Extract:

◆ ◆ ◆ ◆ ◆

Frankly, to our way of thinking, the Viper designation as R-TX DX should have been on the 2014 model. Check it out. Both the 2014 and the similar but renamed 2015 model offer quite a bit of nice-to-have basics. The 2015 DX just ups the game a titch. Both years’ versions provide you with a heated seat, tall wind-defeating windshield, large-enough rear-mounted storage bag and supple suspensions. Actually, Yamaha marketers were in a quandary last season as some felt that the “Deluxe” appellation should have been added to the base vehicle’s designation. Who knows why it didn’t happen, but it does happen for 2015.

Fundamentally all short-tracked Vipers are and have been R-TX models. Perhaps Yamaha felt that the RTX designator on a base Viper model would injure sales of the Nytro RTX, which the Viper supersedes. Whatever, the Viper trail models had to outsell the Nytro hands down.

COMPARISON: Read our review of the 2014 Yamaha SR Viper

Based on our personal experience with the base Viper, we totally expect the 2015 R-TX DX to be more than a worthy successor. Even considering that much remains the same, the 2015 version immediately moves ahead based on the addition of Yamaha’s own Tuner ski. This dual runner ski allows you to customize your settings to limit wander and darting that we found on the base 2014 Viper. Of course, Yamaha only supplies the sled with a basic generic combination of inner and outer runners. You’ll need to purchase any other runners from the dealer to change the stock set up.

◆ ◆ ◆ ◆ ◆

Data extracts:

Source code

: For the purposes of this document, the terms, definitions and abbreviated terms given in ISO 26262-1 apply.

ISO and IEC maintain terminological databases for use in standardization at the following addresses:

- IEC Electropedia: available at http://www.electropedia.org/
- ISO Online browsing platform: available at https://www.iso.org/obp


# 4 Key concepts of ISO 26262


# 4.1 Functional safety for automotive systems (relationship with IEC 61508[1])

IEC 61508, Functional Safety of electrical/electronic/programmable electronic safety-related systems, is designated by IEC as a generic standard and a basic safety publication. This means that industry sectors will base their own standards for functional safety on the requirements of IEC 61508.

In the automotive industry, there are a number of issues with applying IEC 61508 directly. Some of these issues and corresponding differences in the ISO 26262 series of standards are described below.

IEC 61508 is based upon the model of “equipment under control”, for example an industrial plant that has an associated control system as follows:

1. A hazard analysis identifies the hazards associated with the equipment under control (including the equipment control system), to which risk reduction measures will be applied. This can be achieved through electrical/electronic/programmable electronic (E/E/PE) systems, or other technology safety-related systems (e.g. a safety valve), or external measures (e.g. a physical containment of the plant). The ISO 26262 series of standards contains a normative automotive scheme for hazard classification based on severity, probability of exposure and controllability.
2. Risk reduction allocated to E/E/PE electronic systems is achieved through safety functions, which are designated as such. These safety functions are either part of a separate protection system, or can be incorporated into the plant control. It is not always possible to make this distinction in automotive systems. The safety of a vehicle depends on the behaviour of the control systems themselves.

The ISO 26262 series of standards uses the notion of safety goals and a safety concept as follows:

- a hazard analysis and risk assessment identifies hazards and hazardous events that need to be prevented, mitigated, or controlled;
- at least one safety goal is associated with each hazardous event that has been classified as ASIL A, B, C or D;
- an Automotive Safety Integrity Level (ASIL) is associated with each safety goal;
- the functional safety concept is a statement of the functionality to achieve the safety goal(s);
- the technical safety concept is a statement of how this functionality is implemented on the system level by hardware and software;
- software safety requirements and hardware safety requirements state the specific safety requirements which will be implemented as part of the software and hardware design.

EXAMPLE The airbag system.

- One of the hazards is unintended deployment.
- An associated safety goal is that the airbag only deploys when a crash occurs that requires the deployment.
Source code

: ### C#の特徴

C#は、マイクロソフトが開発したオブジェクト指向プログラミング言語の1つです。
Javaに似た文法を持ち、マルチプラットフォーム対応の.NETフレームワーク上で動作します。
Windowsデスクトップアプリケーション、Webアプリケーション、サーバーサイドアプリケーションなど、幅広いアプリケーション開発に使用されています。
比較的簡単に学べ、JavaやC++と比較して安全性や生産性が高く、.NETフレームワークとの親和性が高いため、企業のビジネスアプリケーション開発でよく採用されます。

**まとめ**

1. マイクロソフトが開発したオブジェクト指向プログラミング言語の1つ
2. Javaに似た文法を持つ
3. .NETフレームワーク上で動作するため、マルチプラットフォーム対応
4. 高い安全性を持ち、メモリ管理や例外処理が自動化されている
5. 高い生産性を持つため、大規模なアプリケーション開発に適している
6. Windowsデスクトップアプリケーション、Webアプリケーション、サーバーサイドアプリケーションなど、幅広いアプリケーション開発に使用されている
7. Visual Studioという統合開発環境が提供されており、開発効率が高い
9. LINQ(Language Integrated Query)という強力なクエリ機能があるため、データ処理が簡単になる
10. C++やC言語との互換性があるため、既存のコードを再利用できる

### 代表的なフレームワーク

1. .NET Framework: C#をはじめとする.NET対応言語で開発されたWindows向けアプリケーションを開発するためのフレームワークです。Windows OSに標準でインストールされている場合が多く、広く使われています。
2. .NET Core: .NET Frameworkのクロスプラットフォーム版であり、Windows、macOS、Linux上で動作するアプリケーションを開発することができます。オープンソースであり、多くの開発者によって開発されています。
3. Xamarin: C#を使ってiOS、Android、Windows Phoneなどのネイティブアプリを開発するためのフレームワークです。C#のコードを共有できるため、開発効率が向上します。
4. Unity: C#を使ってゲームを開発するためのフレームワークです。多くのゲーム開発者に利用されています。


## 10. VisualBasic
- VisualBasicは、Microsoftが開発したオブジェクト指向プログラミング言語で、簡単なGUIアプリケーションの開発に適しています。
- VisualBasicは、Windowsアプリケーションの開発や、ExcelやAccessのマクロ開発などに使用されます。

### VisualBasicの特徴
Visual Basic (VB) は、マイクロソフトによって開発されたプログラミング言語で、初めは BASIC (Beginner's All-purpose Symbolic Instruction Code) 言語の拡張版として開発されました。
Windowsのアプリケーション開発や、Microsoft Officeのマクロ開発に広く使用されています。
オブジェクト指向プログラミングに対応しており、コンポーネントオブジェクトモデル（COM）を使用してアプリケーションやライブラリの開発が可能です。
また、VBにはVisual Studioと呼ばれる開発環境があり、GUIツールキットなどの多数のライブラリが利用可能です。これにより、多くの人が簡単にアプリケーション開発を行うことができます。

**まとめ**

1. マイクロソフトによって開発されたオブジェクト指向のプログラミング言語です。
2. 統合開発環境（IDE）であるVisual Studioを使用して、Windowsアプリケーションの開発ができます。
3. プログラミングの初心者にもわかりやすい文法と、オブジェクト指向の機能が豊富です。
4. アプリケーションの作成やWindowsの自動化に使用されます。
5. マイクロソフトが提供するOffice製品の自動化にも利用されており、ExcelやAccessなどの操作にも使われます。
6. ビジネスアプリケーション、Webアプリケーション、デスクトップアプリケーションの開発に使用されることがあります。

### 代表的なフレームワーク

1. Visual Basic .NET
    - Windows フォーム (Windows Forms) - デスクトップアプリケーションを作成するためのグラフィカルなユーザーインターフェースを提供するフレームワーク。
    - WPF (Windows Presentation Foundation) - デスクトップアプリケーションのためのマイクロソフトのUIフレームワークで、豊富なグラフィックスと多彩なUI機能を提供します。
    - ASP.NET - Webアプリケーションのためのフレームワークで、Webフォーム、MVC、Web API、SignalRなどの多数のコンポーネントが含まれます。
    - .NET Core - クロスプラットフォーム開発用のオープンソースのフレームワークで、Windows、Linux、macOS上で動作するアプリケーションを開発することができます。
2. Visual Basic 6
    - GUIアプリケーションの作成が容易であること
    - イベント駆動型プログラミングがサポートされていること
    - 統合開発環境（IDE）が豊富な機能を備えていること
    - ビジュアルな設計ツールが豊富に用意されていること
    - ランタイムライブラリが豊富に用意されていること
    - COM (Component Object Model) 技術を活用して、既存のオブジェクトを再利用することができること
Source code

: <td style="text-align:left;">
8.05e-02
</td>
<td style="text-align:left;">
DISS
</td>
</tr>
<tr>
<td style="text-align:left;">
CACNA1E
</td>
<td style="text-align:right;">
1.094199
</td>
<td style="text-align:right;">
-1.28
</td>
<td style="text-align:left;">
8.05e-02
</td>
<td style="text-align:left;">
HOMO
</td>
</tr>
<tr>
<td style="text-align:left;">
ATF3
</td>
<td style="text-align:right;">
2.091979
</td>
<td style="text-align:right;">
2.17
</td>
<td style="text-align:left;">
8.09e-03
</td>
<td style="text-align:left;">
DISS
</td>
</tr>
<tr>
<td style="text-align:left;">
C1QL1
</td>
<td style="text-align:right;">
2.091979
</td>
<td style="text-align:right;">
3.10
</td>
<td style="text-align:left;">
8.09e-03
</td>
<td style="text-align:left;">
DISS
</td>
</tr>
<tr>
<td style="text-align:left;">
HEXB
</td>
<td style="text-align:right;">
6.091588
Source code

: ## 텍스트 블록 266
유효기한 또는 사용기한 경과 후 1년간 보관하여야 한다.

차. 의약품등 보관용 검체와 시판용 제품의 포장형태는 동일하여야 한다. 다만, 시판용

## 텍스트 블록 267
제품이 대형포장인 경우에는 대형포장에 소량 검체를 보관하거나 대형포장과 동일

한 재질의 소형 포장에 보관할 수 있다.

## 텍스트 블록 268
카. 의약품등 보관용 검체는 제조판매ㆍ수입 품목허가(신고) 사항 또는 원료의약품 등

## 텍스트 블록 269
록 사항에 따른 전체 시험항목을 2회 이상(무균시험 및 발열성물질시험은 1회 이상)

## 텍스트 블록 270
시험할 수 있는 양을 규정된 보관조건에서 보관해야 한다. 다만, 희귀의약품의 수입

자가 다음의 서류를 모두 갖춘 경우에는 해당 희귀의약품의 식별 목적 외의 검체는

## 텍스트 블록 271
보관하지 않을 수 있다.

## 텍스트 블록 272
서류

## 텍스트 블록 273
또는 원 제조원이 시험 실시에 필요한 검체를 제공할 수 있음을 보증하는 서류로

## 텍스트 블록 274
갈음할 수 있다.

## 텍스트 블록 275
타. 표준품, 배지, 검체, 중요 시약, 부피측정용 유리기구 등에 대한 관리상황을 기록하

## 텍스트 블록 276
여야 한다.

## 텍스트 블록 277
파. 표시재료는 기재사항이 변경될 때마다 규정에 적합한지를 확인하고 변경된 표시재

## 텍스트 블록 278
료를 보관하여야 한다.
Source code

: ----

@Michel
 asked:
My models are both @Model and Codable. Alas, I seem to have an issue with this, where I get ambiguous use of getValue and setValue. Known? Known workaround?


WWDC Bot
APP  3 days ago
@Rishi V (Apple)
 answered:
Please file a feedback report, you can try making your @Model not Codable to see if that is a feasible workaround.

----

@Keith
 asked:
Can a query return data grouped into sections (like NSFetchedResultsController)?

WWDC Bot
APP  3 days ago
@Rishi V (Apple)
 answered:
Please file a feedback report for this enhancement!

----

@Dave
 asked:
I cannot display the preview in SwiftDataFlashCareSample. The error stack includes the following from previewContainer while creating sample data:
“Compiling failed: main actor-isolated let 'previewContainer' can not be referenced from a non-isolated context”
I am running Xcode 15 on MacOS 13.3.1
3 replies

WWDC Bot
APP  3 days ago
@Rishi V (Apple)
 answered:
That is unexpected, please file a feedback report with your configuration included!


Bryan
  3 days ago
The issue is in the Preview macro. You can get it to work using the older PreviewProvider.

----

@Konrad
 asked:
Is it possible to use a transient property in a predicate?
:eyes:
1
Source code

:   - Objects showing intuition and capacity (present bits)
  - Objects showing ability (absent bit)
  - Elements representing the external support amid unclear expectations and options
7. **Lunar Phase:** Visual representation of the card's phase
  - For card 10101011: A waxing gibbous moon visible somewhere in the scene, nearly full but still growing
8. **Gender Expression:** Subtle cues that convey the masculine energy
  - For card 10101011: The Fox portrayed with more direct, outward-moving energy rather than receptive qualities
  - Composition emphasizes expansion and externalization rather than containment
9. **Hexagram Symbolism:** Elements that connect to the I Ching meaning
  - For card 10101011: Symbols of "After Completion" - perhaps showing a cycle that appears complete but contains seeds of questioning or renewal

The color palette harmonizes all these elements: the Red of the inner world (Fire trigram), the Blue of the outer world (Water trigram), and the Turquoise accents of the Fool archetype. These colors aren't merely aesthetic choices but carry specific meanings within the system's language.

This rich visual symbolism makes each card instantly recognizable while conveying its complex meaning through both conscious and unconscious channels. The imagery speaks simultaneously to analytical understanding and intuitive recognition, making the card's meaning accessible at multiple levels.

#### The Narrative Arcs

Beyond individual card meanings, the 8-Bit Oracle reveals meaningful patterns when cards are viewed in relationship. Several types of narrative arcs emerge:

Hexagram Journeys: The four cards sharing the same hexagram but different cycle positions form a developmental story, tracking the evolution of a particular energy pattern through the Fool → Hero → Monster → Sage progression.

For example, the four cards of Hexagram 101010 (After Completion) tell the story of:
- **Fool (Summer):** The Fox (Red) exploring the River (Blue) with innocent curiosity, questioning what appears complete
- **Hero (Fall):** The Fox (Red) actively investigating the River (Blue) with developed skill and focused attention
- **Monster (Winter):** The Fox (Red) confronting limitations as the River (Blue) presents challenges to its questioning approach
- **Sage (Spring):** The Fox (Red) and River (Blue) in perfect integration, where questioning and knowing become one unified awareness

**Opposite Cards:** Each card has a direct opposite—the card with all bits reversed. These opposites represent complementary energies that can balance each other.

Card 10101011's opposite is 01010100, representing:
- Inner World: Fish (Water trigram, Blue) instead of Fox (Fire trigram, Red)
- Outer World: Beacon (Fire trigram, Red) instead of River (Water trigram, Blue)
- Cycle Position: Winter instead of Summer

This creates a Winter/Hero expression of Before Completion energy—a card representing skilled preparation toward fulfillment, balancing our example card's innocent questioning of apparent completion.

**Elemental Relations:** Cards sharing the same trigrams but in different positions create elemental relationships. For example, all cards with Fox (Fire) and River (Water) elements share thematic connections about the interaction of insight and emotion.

◆ ◆ ◆ ◆ ◆

Written task:
Write out the passage of the Viper review starting at "Frankly, to our" and ending at "happen for 2015.", word for word.

Exercise result:
Frankly, to our way of thinking, the Viper designation as R-TX DX should have been on the 2014 model. Check it out. Both the 2014 and the similar but renamed 2015 model offer quite a bit of nice-to-have basics. The 2015 DX just ups the game a titch. Both years’ versions provide you with a heated seat, tall wind-defeating windshield, large-enough rear-mounted storage bag and supple suspensions. Actually, Yamaha marketers were in a quandary last season as some felt that the “Deluxe” appellation should have been added to the base vehicle’s designation. Who knows why it didn’t happen, but it does happen for 2015.